(Working data begins)

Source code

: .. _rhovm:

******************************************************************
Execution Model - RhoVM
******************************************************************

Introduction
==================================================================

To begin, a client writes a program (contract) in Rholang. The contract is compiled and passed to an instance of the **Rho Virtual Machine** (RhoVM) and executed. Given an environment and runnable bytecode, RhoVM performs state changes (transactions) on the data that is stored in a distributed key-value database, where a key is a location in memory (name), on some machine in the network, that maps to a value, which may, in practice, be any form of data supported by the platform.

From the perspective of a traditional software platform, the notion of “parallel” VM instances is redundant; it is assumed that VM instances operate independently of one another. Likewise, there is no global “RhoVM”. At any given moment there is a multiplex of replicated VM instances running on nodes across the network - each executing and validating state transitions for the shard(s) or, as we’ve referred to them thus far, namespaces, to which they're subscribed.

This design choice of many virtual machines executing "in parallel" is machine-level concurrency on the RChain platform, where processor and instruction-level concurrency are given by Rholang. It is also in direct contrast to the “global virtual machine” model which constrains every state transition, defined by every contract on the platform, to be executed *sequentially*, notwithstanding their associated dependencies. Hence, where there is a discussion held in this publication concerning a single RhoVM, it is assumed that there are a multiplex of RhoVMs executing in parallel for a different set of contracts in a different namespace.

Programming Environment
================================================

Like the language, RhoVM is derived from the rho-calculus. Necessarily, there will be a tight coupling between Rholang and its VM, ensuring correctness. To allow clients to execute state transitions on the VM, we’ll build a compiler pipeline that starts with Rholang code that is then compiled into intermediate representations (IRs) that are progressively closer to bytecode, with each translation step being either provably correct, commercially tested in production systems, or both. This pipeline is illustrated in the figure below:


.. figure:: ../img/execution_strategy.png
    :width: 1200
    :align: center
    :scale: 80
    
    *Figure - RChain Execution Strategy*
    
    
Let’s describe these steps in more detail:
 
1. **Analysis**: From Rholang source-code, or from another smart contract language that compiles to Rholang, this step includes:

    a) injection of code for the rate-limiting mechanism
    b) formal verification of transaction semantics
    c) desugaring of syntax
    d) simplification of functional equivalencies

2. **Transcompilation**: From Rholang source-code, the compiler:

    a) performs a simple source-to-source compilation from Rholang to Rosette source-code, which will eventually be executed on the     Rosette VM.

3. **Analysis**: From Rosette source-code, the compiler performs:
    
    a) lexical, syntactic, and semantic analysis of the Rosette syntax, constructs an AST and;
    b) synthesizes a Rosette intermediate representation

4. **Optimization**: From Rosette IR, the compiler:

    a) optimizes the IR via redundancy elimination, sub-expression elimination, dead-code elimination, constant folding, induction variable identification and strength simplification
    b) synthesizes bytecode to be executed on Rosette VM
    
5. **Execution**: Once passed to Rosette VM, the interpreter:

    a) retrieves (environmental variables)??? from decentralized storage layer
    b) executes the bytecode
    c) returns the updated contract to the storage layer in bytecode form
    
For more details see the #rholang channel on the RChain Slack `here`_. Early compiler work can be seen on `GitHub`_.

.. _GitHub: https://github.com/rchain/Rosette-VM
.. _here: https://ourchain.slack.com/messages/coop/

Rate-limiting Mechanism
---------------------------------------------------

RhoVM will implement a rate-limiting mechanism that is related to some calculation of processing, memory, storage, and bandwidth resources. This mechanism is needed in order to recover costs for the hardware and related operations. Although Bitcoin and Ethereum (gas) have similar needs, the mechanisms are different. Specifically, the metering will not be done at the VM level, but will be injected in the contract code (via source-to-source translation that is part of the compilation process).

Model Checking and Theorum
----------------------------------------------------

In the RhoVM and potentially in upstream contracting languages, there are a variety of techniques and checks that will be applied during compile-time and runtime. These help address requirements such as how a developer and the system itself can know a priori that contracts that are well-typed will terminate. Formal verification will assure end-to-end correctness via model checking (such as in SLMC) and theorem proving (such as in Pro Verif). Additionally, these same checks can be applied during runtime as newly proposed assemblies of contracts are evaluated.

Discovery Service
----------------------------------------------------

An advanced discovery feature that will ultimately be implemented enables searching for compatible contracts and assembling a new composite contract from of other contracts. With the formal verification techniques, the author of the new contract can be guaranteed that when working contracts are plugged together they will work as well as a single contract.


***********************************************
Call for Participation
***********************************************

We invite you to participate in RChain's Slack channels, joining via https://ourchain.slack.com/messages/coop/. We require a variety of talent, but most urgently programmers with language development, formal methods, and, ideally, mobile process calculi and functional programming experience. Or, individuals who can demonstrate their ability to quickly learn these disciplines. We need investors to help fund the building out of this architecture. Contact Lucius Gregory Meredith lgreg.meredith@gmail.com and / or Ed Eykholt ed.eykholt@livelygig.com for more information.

(Working data ends)

**Activity:** Exactly repeat the lines above, from the opening line through the one with "To begin, a", and include nothing else.

**Task output:**
Source code

: .. _rhovm:

******************************************************************
Execution Model - RhoVM
******************************************************************

Introduction
==================================================================

To begin, a client writes a program (contract) in Rholang. The contract is compiled and passed to an instance of the **Rho Virtual Machine** (RhoVM) and executed. Given an environment and runnable bytecode, RhoVM performs state changes (transactions) on the data that is stored in a distributed key-value database, where a key is a location in memory (name), on some machine in the network, that maps to a value, which may, in practice, be any form of data supported by the platform.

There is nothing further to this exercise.